> Instructions to follow
Extend the passage about Kulikowsky's break with the Stasi, picking up right after its final sentence.

-- begin Quoted passage --

The writer Joachim Walther believes Kulikowsky submitted notice of her intention to stop working for the Stasi in 1982 because she felt "unsupported". In the Autumn/Fall of 1979 she embarked on a writing course at the Johannes Becker Institute in Leipzig. From this point she became determined to publish a book. When she approached publishers, however, she received only well-founded advice along the lines that she should find some other career. The Stasi went to remarkable lengths to try and redirect or accommodate her ambitions: they tried to find her fulfilling work back at the national Film Studio (DEFA). When that did not work they recruited a mentor to support "IM Galina" with her prose, but success remained elusive. As she became more and more frustrated by the failure of her literary career to take off she even wrote a letter to Kurt Hager, a Politburo member with a particular focus on education and the arts. Her final letter to the authorities, sent in 1983, was addressed to Erich Honecker. In it, she complained that she was no longer getting acting work, and she included an application for an emigration permit: the application was granted.

-- end Quoted passage --
-- begin Extracted material --

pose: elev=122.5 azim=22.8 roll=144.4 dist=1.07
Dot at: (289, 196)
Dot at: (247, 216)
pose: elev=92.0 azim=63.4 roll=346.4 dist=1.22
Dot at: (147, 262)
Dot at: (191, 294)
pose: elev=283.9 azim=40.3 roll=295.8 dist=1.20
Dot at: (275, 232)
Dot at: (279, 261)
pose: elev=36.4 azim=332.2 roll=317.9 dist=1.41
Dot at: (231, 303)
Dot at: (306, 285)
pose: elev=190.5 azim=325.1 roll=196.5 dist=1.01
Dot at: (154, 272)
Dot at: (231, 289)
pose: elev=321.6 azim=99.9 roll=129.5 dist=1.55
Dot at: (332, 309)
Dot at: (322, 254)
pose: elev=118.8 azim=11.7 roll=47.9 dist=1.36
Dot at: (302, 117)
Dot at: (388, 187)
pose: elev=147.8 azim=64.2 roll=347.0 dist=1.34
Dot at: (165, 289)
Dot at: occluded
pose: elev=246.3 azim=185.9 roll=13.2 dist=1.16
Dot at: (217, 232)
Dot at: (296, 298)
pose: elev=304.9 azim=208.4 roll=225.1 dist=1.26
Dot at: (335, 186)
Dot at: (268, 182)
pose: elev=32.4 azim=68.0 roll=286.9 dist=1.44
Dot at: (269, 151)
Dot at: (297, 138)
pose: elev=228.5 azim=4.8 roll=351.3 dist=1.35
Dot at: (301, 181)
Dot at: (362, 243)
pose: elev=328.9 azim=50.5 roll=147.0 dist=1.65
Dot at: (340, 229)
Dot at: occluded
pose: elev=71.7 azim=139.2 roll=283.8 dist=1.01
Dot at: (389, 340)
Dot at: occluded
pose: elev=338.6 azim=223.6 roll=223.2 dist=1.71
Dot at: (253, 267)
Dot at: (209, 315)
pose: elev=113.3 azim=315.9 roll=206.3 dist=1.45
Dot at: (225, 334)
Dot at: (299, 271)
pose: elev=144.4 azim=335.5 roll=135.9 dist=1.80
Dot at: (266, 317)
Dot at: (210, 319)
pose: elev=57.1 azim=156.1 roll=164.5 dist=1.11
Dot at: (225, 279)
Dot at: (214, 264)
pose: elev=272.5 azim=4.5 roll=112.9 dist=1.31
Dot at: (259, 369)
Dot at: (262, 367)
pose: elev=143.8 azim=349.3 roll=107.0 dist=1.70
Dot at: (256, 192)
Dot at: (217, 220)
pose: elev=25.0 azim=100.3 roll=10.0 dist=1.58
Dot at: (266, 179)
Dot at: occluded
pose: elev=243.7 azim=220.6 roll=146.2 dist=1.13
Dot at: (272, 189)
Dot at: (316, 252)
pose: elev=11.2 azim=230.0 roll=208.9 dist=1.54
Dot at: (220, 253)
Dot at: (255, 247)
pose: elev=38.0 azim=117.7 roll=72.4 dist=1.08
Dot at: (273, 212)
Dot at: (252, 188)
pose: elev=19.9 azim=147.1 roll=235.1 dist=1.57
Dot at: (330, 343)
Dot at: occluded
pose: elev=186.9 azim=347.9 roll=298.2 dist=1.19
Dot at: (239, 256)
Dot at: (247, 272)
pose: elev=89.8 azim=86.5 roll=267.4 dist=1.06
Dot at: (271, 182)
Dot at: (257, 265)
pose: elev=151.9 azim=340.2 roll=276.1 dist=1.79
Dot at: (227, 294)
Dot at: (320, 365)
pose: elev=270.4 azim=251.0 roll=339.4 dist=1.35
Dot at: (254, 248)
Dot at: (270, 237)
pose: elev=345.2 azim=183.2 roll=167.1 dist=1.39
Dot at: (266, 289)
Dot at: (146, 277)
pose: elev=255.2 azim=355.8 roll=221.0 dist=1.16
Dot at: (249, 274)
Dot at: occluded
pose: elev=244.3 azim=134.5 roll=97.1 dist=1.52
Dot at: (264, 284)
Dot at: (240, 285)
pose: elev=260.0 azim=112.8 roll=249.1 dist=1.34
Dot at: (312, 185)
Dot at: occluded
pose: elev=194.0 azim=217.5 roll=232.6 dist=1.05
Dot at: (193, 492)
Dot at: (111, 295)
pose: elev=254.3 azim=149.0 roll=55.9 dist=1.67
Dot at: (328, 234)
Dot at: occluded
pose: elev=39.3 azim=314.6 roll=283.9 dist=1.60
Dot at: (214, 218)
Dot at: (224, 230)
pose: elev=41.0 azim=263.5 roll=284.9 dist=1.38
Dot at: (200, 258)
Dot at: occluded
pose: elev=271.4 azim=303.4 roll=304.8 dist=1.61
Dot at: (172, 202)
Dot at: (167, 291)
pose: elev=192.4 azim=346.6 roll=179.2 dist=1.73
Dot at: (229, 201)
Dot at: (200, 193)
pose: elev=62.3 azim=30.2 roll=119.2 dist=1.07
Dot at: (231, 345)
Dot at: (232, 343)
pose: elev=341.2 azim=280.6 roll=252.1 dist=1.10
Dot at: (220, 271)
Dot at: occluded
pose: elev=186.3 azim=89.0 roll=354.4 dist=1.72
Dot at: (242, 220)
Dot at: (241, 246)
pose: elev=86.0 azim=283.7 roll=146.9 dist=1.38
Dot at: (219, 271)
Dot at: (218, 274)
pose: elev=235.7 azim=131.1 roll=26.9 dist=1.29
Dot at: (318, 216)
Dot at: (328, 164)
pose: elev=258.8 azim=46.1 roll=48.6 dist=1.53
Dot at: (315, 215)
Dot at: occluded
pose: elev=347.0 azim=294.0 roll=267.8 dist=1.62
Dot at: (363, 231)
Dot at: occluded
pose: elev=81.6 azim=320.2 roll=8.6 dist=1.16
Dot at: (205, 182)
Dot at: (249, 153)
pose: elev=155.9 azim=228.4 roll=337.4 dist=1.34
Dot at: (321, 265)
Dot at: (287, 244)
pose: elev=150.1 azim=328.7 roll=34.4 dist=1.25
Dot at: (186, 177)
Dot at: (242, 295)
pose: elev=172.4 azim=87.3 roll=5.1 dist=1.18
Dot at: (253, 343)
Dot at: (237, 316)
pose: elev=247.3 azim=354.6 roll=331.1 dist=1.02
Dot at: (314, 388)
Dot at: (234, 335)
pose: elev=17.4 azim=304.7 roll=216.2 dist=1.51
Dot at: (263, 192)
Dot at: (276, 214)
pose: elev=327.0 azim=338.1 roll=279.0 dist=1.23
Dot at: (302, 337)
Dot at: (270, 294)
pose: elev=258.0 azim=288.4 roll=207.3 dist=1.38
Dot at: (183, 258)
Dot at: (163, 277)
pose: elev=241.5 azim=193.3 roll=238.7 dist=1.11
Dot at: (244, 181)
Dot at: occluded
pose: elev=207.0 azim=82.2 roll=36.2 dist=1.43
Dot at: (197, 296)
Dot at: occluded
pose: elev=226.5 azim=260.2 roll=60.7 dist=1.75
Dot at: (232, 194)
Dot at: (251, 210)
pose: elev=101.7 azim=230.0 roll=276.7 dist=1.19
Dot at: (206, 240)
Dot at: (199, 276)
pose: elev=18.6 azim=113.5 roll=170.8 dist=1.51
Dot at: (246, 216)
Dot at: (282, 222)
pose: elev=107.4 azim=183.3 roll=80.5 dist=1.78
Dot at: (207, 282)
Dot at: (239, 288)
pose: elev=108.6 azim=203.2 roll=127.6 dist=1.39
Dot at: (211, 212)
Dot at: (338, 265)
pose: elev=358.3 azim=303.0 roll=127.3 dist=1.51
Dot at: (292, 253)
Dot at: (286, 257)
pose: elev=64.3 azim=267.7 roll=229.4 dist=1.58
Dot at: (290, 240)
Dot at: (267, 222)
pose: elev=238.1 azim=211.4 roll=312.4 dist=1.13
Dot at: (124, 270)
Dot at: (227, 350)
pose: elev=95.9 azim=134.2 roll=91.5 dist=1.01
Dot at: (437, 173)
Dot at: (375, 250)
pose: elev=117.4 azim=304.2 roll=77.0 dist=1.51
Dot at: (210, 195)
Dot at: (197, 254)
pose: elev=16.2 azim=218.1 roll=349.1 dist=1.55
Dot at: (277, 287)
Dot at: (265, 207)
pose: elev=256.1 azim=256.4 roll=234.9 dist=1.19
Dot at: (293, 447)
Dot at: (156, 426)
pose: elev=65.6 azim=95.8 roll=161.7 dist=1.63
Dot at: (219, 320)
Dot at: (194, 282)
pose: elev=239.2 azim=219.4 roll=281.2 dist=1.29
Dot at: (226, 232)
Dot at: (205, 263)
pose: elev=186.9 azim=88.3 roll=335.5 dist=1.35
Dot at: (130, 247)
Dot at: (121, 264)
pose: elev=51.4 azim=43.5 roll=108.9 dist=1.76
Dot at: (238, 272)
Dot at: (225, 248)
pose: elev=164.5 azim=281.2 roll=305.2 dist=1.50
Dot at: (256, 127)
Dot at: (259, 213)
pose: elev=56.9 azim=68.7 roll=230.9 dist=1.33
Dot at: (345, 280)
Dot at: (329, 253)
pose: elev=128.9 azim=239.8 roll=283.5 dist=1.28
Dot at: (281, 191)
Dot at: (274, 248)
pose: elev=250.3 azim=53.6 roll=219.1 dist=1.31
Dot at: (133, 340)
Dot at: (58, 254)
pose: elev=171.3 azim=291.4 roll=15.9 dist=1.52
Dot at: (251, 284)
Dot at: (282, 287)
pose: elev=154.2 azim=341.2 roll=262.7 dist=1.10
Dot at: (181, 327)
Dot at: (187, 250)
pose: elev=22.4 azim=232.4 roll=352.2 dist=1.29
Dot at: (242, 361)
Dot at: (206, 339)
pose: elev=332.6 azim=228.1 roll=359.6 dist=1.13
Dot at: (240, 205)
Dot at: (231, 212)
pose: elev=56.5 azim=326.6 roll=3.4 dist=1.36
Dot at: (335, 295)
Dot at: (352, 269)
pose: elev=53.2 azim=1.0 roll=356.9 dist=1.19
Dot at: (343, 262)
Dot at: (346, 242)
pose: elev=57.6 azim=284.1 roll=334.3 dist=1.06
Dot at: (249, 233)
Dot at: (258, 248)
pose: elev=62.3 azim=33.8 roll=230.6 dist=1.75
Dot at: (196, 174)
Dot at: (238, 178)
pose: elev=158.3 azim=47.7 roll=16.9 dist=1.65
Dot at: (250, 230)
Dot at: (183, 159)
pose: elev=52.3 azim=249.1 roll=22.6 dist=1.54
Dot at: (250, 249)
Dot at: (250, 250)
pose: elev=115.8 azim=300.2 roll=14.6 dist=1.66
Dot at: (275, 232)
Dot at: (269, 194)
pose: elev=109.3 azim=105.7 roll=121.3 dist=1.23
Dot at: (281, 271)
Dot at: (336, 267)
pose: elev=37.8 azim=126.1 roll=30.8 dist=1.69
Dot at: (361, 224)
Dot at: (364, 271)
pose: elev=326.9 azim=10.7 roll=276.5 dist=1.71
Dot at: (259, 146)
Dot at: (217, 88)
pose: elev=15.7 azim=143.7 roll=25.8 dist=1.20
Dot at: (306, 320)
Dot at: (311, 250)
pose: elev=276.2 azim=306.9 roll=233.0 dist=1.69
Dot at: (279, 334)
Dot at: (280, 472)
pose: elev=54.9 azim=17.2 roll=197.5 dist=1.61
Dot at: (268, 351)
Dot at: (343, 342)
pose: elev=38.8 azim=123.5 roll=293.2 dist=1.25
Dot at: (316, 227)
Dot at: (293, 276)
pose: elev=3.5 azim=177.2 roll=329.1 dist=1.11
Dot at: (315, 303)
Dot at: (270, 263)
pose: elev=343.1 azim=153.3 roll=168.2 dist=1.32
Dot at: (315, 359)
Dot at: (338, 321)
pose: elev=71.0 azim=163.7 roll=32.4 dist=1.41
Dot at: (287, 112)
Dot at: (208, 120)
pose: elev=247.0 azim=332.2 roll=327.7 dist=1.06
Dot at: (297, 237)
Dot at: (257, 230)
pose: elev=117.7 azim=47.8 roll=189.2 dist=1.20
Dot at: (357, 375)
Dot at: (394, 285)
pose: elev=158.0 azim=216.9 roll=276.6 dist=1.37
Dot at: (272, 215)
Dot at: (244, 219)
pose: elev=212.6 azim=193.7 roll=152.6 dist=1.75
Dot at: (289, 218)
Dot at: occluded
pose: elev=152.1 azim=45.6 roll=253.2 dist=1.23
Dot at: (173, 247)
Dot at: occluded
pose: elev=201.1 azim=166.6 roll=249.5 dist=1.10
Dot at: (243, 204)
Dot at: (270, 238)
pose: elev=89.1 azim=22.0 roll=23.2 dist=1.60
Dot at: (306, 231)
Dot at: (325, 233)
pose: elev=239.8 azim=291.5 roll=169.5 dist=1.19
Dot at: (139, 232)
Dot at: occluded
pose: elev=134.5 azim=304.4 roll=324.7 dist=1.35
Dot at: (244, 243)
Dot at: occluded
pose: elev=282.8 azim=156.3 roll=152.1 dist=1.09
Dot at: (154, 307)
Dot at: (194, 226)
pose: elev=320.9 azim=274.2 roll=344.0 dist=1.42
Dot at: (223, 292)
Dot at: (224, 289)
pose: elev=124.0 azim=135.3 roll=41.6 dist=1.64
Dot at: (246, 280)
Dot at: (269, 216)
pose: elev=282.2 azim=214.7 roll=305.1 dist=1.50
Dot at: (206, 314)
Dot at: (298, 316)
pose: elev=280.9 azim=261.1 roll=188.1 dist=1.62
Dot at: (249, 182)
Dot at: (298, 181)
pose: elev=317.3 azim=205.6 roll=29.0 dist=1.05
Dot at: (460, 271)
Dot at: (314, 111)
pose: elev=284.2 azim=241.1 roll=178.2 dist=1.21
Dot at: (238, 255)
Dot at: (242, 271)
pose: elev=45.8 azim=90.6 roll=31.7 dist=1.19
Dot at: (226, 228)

-- end Extracted material --

> Output
Traudl Kulikowsky's angry letter to the army command refusing military conscription is revealing on various levels:
- "Besides the fact that I don’t like uniforms and that they don’t really contribute to healthy living, can you imagine women’s legs in these boots? .... I will not take a gun in my hands, a sort of phallic symbol, I don’t even know how to handle. Also what is there to defend in case of an atomic war? I think I wouldn’t even have time to find a cozy place at the cemetery. This law needs to be discussed with women. Dialogue is not as bad as orders. Maybe we can disarm the law? .... I discharge myself from this duty."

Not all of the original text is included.